How Taylor Swift Taught David Nail About Touring
Coming back to work after a little time off isn’t easy for anyone.
Just ask David Nail, who kicked off his 22-city, headlining I’m a Fire tour last week.
“I was starting to get used to being home. I just lay on the couch and nap,” he tells PEOPLE. “[My wife] Catherine is teaching school and she’d give me a couple errands to do, but I’m so ADD I can only knock out two in an afternoon.”
But now it’s time to get back to business and Nail, 35, couldn’t be more excited. “We’ve worked hard this year, more than I ever have,” he says. “I still get nervous before a show. [Baseball manager] Tony La Russa told me if you stop feeling nervous before you go out there, you might as well quit.”
In the five years since the release of his first album, I’m About to Come Alive, Nail says he’s picked up a thing or two about headlining a tour as the opening act for artists including Taylor Swift, Darius Rucker and Lady Antebellum.
“The last night out with Darius he put his arm around me and said, ‘If you’ve learned anything at all from us, I hope it’s how to treat people,'” says Nail. “He and his people treat everybody well, it’s a pleasure to be on his tour.”
Lady Antebellum’s attention to detail and goal to improve every show also left an impression.
“They are constantly tweaking. I had always felt like sound check was just you go out there, that sounds good, my job is done. Lady A does really long sound checks, they’re so intense about it. They go over what happened the night before, what went right, what fell a little flat, what could be done differently. The first time we went out with them they were coming off days of rehearsal, but after the first night they changed several things. They’re always out there trying to make things better for their audience.”
Nail also learned what not to do. “When we were out with Taylor Swift I’d watch the show and all I could think was ‘Man, there’s so much room for error!’ How you’re able put 100 percent into your performance like she does, singing and walking down steps that are two feet wide and have no railing, it seems like there are too many things that could go wrong. She makes it look easy.”
Nail says he prefers to keep his set simple. “Bridges, steps and ramps are a recipe for disaster for somebody like me,” he jokes. “I don’t do any tricks. I’m scared to death of heights. Sometimes I’ll look down off the stage and I’ll get freaked out. I try not to get too close to the edge.”

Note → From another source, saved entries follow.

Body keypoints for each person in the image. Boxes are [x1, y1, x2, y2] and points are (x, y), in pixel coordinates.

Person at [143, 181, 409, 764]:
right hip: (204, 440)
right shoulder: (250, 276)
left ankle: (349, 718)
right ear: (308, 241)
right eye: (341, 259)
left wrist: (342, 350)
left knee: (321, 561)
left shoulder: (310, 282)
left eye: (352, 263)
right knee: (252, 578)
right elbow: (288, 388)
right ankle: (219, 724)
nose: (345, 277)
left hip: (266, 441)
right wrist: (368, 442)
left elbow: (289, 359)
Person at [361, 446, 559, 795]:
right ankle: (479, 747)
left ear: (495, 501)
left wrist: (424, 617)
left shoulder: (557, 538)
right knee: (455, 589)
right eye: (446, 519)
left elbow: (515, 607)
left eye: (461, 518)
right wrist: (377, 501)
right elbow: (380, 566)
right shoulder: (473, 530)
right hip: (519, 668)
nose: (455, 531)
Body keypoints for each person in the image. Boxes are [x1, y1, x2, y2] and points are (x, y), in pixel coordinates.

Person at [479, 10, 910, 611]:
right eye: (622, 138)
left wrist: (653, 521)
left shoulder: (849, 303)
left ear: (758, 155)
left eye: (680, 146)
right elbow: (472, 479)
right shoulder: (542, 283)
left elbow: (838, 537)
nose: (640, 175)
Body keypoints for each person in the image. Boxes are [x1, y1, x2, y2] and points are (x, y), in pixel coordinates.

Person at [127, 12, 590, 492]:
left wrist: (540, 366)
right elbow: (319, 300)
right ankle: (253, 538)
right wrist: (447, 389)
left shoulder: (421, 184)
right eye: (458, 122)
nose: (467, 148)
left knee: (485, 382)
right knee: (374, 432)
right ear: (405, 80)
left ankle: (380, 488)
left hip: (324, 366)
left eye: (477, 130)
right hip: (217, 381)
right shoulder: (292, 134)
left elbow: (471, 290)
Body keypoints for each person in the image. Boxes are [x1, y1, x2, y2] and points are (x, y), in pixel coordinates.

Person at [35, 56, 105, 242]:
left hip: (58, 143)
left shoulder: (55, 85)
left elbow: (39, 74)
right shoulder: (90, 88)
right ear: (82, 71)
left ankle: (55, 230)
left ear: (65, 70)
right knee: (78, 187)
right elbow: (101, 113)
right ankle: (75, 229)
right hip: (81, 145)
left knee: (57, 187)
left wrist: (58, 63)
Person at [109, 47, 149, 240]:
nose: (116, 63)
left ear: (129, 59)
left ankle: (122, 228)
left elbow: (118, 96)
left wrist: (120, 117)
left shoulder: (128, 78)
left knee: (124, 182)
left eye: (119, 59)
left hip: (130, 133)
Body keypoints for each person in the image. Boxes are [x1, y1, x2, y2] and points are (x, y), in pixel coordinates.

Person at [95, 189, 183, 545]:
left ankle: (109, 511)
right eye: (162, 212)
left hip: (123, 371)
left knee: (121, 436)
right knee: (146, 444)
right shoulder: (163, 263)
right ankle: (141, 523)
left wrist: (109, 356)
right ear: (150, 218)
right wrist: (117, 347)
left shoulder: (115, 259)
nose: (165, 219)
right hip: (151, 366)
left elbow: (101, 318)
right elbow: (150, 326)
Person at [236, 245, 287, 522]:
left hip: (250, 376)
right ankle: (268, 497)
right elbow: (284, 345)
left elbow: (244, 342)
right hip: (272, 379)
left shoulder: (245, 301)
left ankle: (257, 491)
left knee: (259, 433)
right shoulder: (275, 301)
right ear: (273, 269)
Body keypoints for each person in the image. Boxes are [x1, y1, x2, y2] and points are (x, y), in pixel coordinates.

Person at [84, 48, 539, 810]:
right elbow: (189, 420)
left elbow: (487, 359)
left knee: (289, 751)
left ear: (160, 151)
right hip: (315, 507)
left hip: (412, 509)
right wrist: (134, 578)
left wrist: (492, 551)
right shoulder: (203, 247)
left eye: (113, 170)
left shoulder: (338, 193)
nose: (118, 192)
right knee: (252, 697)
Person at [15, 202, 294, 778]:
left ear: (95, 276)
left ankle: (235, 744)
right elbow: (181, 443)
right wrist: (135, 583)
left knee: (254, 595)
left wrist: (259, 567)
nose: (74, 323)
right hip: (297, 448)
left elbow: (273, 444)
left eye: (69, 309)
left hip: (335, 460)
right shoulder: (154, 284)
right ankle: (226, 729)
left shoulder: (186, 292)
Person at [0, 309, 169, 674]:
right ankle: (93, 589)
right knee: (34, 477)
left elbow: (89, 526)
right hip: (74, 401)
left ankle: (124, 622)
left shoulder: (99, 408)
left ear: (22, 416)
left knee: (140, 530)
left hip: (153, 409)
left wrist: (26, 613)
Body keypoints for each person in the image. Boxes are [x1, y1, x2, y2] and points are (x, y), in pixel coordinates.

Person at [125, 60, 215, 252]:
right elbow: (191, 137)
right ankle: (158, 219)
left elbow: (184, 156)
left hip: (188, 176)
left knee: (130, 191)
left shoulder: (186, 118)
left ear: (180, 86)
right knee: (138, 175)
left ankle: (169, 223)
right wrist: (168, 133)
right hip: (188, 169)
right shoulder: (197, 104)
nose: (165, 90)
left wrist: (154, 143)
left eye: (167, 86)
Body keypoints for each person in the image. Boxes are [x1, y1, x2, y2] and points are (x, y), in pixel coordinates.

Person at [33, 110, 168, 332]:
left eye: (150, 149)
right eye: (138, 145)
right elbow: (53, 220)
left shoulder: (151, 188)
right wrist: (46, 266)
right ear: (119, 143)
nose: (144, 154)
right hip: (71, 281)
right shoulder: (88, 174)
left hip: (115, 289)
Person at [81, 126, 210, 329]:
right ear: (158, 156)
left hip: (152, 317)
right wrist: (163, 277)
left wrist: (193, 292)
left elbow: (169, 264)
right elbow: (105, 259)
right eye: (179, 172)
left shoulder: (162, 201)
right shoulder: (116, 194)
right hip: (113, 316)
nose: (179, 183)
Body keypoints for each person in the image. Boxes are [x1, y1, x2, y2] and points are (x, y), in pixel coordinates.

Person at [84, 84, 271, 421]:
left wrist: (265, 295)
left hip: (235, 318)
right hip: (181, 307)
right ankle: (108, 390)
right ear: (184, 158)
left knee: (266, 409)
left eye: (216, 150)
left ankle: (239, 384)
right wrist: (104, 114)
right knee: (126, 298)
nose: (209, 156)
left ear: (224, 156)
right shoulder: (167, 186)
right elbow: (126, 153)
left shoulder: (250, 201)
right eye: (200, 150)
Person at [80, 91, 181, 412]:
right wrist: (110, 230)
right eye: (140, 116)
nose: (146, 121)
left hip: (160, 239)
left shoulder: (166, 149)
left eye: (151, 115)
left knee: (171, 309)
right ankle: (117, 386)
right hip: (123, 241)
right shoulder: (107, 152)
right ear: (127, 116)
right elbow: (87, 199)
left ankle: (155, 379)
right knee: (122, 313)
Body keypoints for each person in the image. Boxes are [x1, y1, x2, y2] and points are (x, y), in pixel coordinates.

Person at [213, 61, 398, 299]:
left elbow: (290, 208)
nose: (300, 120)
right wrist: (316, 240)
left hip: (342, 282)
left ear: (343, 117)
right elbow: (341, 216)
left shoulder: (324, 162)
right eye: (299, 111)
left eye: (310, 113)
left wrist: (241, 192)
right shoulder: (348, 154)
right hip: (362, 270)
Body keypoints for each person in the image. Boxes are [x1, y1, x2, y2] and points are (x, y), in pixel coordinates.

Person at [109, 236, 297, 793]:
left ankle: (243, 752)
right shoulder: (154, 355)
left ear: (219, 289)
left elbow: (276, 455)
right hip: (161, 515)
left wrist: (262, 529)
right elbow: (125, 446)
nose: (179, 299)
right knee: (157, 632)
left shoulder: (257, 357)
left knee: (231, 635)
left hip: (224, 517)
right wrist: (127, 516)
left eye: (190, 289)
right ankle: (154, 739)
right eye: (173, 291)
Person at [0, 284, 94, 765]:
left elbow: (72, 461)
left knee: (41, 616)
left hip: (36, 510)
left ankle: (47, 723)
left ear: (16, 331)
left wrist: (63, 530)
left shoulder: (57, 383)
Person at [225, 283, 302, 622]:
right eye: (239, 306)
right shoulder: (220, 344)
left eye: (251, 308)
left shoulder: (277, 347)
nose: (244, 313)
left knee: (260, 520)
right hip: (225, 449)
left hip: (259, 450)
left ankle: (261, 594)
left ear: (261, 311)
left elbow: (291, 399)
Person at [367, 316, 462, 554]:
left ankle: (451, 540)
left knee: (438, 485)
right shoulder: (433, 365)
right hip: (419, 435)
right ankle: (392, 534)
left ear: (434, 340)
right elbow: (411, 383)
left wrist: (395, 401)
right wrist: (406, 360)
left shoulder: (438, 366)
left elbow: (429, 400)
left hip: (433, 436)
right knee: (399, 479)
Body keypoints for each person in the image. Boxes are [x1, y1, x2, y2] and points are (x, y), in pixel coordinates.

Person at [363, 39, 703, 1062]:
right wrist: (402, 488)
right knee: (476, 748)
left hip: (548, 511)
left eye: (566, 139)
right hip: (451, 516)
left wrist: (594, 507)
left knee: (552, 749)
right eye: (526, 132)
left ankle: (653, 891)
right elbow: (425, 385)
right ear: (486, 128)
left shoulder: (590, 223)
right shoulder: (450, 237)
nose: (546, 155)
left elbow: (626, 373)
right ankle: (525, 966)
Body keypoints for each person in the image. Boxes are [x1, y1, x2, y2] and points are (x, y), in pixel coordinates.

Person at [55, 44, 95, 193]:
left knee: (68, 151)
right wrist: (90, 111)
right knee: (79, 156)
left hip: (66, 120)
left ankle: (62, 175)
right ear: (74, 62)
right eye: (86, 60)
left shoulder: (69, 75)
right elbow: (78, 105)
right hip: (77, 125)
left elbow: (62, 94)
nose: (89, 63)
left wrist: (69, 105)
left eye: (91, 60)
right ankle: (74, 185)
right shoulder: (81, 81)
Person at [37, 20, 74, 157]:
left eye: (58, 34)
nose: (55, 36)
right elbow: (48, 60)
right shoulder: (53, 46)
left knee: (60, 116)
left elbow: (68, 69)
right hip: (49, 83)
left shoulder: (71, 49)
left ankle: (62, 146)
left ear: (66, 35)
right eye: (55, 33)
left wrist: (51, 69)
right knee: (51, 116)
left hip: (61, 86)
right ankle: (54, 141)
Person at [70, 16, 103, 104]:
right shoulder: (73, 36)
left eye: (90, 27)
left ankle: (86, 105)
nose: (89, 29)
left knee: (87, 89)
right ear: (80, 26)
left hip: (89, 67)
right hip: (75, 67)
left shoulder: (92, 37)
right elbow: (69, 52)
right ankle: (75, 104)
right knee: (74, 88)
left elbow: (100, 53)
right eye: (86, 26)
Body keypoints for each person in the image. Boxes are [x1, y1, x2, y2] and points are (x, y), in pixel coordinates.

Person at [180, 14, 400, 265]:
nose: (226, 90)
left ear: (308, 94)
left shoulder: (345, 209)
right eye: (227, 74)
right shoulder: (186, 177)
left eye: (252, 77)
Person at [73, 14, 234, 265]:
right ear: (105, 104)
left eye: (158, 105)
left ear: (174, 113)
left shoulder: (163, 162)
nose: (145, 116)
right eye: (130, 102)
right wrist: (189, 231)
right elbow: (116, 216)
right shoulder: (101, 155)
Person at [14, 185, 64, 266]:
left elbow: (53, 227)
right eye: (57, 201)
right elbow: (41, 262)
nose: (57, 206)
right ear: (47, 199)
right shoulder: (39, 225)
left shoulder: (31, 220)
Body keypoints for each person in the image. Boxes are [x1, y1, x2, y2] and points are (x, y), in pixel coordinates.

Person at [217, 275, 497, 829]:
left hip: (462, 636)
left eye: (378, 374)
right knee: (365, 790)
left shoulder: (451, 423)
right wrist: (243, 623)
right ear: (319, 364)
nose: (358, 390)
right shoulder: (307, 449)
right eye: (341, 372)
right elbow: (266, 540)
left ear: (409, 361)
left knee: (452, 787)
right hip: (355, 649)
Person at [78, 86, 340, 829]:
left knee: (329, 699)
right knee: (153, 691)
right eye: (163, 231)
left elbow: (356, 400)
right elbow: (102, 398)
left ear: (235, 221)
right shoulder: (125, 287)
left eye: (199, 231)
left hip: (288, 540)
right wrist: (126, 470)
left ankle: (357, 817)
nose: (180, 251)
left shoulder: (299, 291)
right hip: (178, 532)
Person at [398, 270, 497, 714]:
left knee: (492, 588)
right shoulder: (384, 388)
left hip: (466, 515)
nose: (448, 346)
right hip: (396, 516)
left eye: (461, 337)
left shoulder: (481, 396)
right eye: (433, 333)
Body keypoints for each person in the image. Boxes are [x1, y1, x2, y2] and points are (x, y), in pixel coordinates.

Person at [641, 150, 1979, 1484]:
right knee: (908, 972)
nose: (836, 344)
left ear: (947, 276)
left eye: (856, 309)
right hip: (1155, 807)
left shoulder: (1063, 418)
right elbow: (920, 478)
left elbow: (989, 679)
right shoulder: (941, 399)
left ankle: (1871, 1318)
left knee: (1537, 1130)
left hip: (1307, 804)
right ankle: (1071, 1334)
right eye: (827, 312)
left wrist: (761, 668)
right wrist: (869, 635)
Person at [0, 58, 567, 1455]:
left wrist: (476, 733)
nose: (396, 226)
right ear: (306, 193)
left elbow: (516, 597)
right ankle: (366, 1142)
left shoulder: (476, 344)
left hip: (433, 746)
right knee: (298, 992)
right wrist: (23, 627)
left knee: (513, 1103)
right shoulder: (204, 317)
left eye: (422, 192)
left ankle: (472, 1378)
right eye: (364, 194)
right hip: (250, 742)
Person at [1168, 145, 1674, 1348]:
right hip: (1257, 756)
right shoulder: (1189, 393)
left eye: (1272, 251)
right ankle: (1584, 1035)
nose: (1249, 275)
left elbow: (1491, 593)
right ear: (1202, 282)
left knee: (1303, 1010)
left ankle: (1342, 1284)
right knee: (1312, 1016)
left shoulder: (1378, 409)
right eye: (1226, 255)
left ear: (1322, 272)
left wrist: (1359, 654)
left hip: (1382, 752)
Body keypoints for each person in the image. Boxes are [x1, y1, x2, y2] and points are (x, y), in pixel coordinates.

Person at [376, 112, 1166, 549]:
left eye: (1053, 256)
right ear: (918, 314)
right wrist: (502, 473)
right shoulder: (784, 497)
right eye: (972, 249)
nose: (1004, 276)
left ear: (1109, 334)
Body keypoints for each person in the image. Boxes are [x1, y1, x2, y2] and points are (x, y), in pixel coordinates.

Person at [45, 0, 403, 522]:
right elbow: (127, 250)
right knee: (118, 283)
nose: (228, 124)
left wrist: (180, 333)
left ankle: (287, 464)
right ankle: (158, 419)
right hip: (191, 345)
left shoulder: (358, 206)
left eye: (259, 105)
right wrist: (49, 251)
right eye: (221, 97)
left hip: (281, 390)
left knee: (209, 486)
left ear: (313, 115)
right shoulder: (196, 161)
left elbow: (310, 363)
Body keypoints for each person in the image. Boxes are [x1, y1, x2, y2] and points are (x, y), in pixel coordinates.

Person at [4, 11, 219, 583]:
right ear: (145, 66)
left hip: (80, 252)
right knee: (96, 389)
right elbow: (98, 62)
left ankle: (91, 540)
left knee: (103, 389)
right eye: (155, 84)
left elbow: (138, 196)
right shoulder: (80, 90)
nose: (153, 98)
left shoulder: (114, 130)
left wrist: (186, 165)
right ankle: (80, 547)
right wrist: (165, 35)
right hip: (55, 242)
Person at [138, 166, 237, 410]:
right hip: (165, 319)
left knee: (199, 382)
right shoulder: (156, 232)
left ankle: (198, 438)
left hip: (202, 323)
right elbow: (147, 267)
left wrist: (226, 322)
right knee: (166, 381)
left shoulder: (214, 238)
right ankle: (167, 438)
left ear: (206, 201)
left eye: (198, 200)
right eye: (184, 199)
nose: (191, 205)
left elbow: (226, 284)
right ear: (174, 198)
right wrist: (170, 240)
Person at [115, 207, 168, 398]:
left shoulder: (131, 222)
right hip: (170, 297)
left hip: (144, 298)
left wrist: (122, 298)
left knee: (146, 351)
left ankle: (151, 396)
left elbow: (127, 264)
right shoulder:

As for his new, scruffier look, “it’s part laziness,” Nails explains. “I started cutting my hair real short on the sides because there was so much gray in it, but when it grew back, it seemed like there was always more. I asked the woman who cuts it if it was true that cutting it off means it grows back double. She said no, it just means you re going gray. You can’t run from it or cut it away. Now there s gray in my beard too and that s kind of alarming.”